[Exercise objective] Count the lines in the items below that contain the string "velocidad", with uppercase and lowercase treated as different. Reply with the number alone.

[Data supplied]
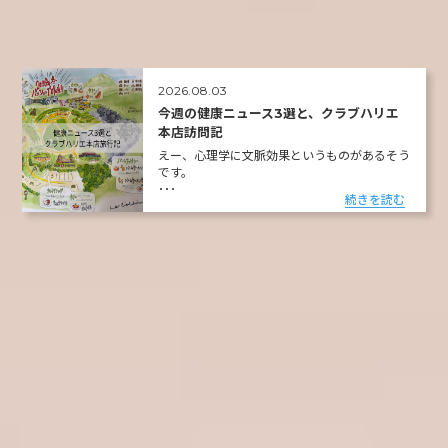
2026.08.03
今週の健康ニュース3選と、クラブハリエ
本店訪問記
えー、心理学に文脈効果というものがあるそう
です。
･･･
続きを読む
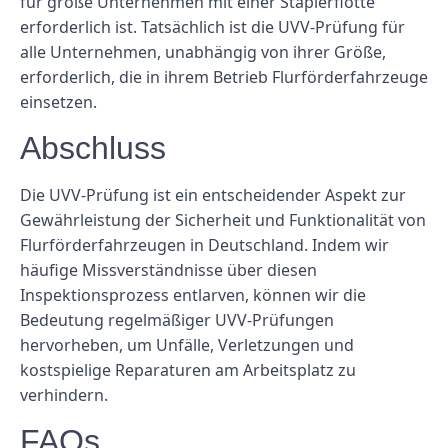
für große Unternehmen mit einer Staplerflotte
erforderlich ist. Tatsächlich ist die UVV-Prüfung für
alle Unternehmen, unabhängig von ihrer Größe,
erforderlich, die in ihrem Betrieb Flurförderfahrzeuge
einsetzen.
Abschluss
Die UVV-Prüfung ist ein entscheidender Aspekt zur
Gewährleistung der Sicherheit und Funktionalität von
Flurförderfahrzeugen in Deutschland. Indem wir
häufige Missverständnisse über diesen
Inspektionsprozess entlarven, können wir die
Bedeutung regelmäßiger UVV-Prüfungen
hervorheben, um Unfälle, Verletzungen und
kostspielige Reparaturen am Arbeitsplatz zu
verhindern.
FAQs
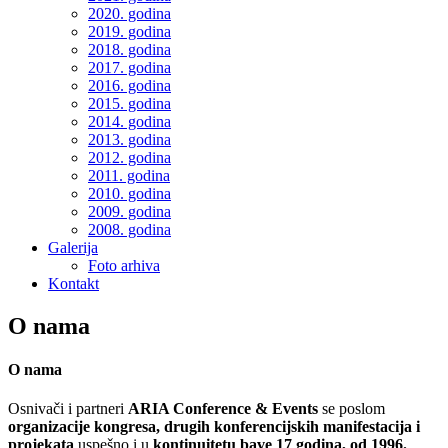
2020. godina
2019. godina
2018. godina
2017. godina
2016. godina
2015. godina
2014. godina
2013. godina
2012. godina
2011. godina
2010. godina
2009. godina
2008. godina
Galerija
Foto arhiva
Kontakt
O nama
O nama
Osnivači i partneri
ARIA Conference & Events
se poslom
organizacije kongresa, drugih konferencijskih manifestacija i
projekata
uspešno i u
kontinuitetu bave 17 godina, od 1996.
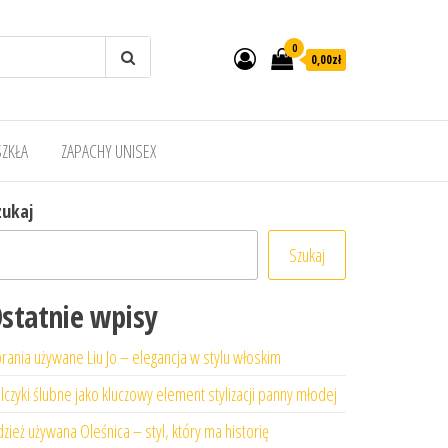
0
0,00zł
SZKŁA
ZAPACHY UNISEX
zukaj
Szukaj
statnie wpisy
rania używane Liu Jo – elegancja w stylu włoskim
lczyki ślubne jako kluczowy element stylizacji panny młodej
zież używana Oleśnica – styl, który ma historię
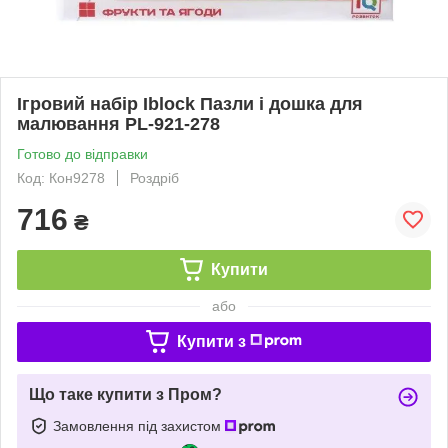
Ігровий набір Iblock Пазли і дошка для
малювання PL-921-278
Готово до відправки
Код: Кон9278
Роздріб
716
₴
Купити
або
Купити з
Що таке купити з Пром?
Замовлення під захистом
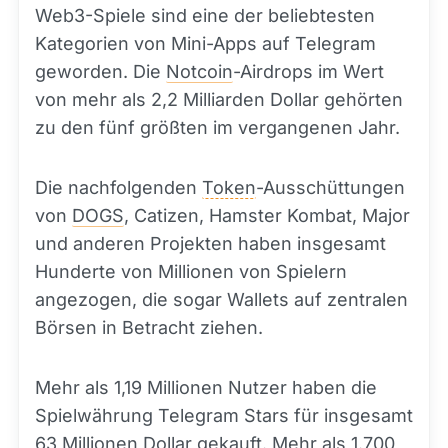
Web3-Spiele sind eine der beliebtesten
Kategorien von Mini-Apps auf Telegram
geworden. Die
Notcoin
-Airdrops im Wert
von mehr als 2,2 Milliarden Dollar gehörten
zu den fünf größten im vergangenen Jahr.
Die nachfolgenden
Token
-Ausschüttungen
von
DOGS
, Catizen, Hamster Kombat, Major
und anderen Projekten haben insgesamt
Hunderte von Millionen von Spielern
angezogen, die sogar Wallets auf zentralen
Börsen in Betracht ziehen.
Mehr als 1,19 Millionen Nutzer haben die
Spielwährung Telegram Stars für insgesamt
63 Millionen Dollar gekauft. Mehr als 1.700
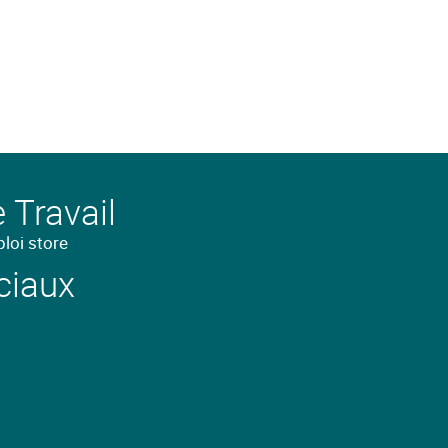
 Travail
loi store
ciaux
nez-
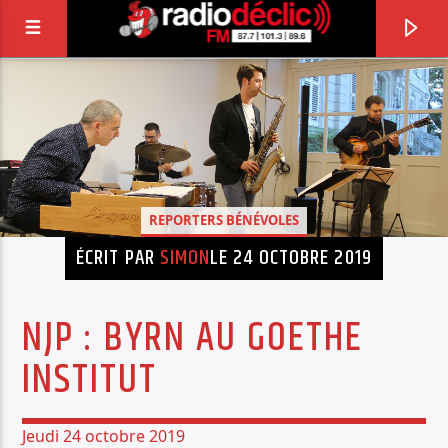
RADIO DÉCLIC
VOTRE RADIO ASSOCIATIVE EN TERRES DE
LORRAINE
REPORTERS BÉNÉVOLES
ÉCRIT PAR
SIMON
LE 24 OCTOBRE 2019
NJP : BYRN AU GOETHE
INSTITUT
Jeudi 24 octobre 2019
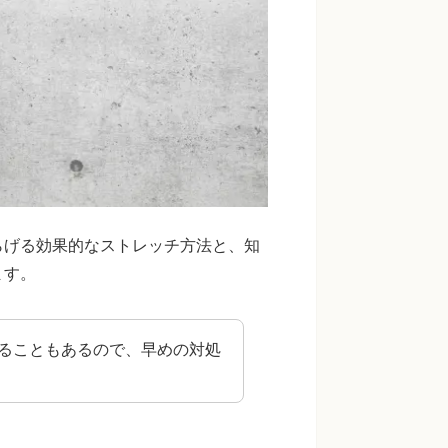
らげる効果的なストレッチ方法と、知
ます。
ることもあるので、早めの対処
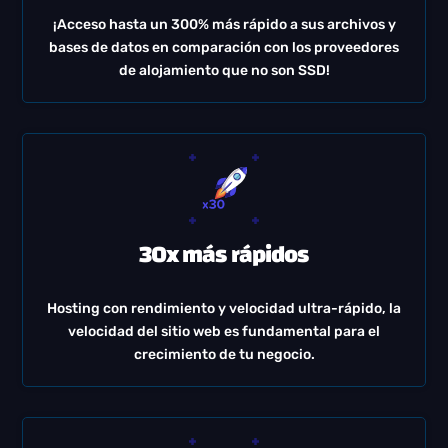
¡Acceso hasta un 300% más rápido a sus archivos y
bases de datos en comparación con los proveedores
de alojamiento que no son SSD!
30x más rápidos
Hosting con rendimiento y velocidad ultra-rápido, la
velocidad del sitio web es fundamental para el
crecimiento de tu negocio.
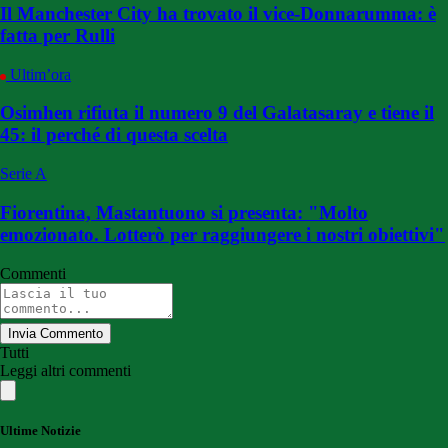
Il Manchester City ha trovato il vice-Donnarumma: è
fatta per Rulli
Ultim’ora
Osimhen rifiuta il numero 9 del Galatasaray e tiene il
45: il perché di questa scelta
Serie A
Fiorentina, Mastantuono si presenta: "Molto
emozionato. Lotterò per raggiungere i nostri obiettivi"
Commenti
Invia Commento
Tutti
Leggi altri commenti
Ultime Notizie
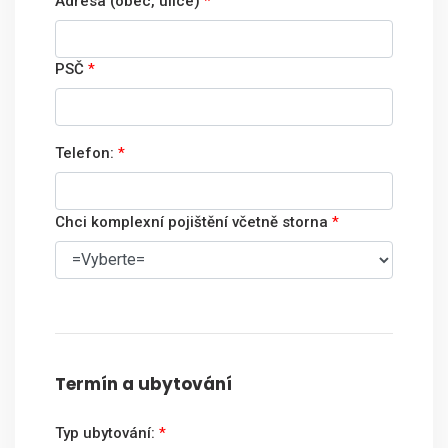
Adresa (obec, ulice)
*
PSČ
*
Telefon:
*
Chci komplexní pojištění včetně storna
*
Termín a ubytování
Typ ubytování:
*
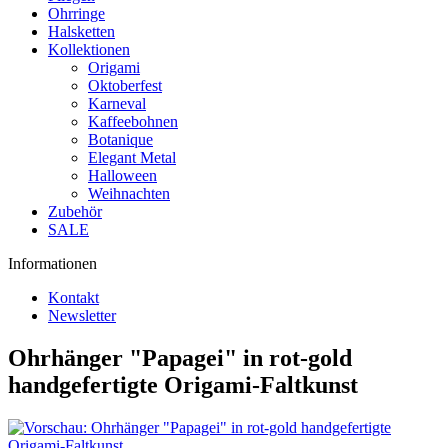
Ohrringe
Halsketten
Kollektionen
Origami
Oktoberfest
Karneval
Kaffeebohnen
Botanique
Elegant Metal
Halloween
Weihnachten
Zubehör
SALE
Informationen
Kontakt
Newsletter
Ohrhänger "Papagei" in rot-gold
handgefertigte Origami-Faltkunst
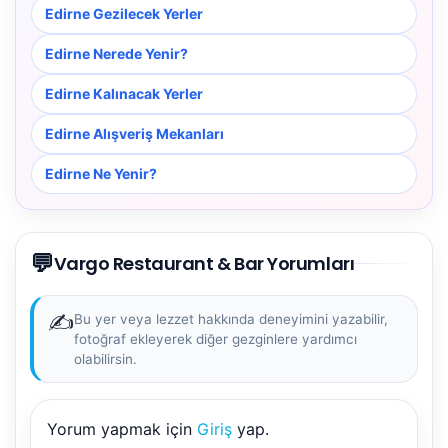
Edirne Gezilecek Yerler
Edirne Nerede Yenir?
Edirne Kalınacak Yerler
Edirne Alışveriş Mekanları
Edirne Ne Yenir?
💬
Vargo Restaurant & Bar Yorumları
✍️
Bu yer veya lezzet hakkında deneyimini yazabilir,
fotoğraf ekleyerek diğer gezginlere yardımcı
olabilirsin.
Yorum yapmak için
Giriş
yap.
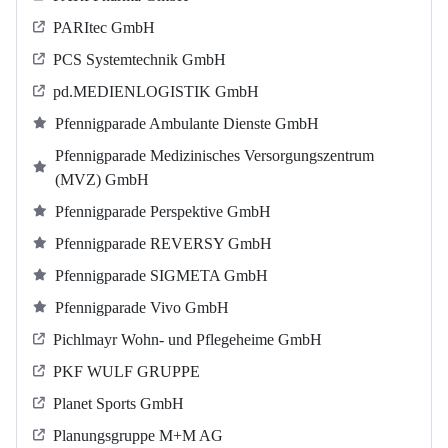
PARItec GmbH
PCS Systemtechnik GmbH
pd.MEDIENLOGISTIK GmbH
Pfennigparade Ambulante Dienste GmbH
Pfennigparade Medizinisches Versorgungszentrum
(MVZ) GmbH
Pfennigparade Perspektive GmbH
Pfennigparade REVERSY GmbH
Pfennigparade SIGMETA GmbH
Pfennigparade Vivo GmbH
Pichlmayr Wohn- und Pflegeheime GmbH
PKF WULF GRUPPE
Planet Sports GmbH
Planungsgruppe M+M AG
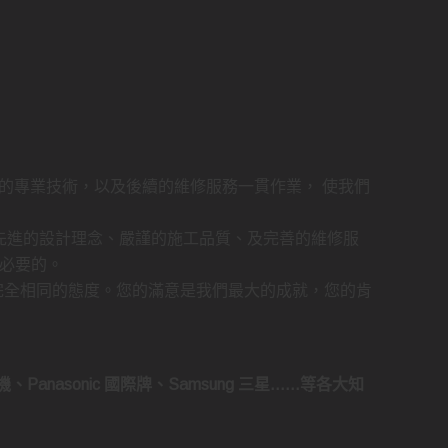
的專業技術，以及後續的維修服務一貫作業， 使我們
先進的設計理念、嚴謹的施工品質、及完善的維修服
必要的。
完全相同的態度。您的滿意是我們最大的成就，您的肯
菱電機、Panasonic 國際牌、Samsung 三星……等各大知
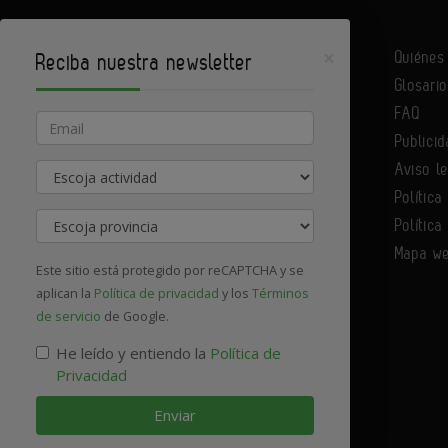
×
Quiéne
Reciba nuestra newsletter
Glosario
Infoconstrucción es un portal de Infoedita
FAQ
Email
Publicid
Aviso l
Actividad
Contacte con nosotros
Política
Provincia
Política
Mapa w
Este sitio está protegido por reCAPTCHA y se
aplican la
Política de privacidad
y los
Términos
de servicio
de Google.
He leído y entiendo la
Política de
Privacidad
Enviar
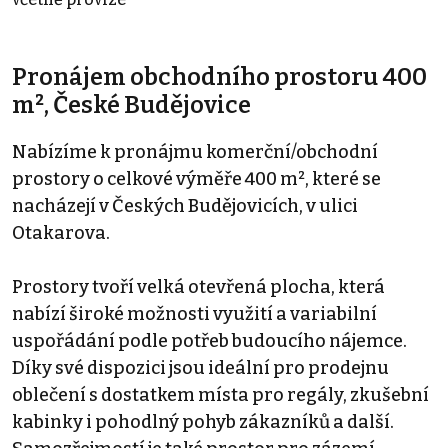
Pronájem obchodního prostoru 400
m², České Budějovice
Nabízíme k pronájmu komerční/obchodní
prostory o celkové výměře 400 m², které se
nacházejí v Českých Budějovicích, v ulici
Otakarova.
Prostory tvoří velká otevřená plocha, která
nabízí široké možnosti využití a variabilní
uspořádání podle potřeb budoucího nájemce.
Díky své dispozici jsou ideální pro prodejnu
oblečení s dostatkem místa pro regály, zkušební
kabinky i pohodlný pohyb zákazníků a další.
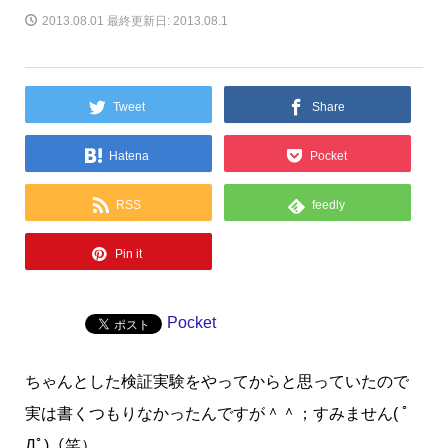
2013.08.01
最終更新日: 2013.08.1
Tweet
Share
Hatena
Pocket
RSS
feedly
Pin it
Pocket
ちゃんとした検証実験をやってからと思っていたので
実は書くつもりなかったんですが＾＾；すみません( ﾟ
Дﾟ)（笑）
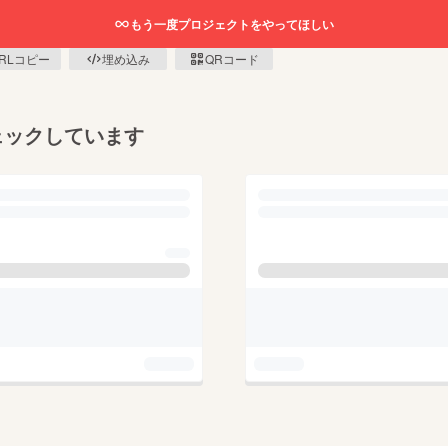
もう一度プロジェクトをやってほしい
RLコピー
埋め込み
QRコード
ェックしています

[Answer box] 2